‘Tis A Puzzlement

Author: Carolyn Gard

I had several ideas for this devotional, but none of them seemed quite right.

Then I read a book called The Puzzler. The author wanted to find out why we love puzzles. He tried several kinds of puzzles: jigsaw, math, cryptic, visual, Sudoku, Rubik’s Cube, anagrams, mazes, chess. He considered what the appeal of each one is, and why we like it.

His trials didn’t always go well. He admitted to getting so frustrated that he once threw a Rubik’s Cube across the room. Although he knew that getting mad only hindered his ability to solve puzzles, it wasn’t until he read a comment by a psychologist that he found the answer: ‘Don’t get furious, get curious.’

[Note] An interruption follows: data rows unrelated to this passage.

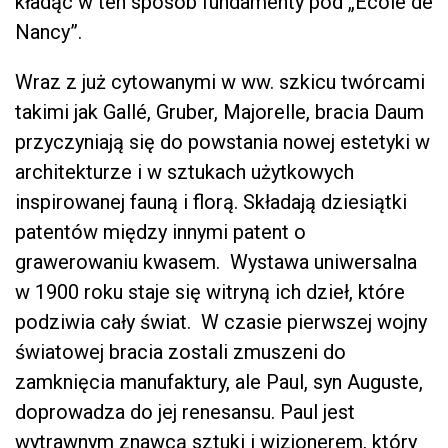
kładąc w ten sposób fundamenty pod „Ecole de
Nancy”.
Wraz z już cytowanymi w ww. szkicu twórcami
takimi jak Gallé, Gruber, Majorelle, bracia Daum
przyczyniają się do powstania nowej estetyki w
architekturze i w sztukach użytkowych
inspirowanej fauną i florą. Składają dziesiątki
patentów między innymi patent o
grawerowaniu kwasem. Wystawa uniwersalna
w 1900 roku staje się witryną ich dzieł, które
podziwia cały świat. W czasie pierwszej wojny
światowej bracia zostali zmuszeni do
zamknięcia manufaktury, ale Paul, syn Auguste,
doprowadza do jej renesansu. Paul jest
wytrawnym znawcą sztuki i wizjonerem, który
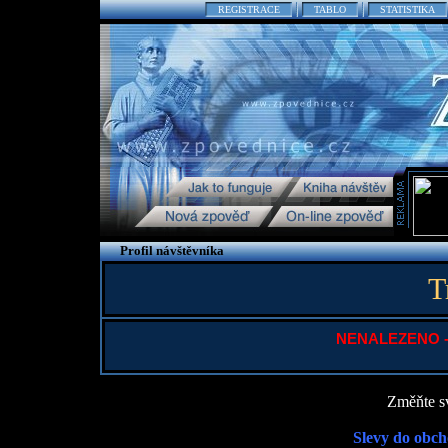
REGISTRACE
TABLO
STATISTIKA
Profil návštěvníka
T
NENALEZENO - P
Změňte sv
Slevy do obch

It’s a philosophy that works in any aspect of life. Instead of getting furious at the driver who cut me off, I can get curious and think of all sorts of reasons that they were in a hurry. Instead of getting furious when the grocery store stops stocking one of my favorite brands, I can get curious and ask why. Instead of getting furious at the Montana residents who think it’s all right to shoot wolves that wander out of Yellowstone Park, I can get curious and listen to their side of the story.

Being curious instead of furious isn’t always easy to do. I can be furious at mass shootings, but I don’t know that I want to be curious about the shooter’s background.

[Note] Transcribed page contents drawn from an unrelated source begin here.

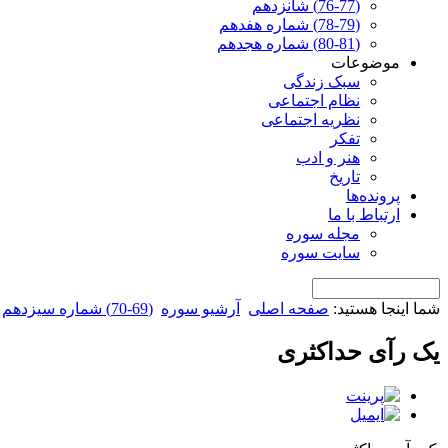
(76-77) شانزدهم
(78-79) شماره هفدهم
(80-81) شماره هجدهم
موضوعات
سبک زندگی
نظام اجتماعی
نظریه اجتماعی
تفکر
هنر و ادب
تاریخ
پرونده‌ها
ارتباط با ما
مجله سوره
سایت سوره
شما اینجا هستید:
صفحه اصلی
آرشیو سوره
(69-70) شماره سیزدهم
یک رآی حداکثری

One of the hardest times for me to be curious rather than furious is when I’m talking with someone who has different political views.

I get furious at police brutality. I am furious that African Americans are so frequently victims of police violence. But I also want to notice how my anger calls me to go further, to be curious about why this tragedy happens again and again.

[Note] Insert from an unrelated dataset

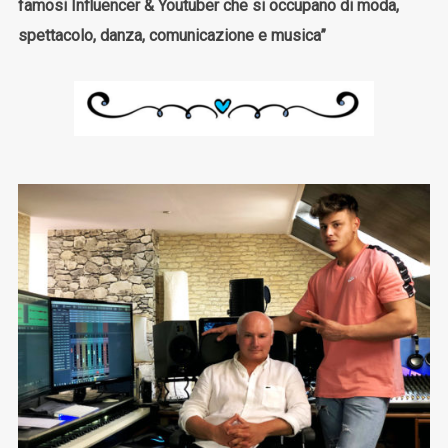
famosi Influencer & Youtuber che si occupano di moda,
spettacolo, danza, comunicazione e musica”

And all this brings me to a different idea–does God get furious or curious? Does God get furious over what we’ve done to each other and to the planet that was given to us, or does God get curious about how it’s all going to end?

Trying to figure out God is a puzzle. The best we can do is to get curious about what God asks of us, and then try to do it.

God, whether you are furious or curious, we know you are love. Keep us curious enough so that we can keep probing your infinite mysteries.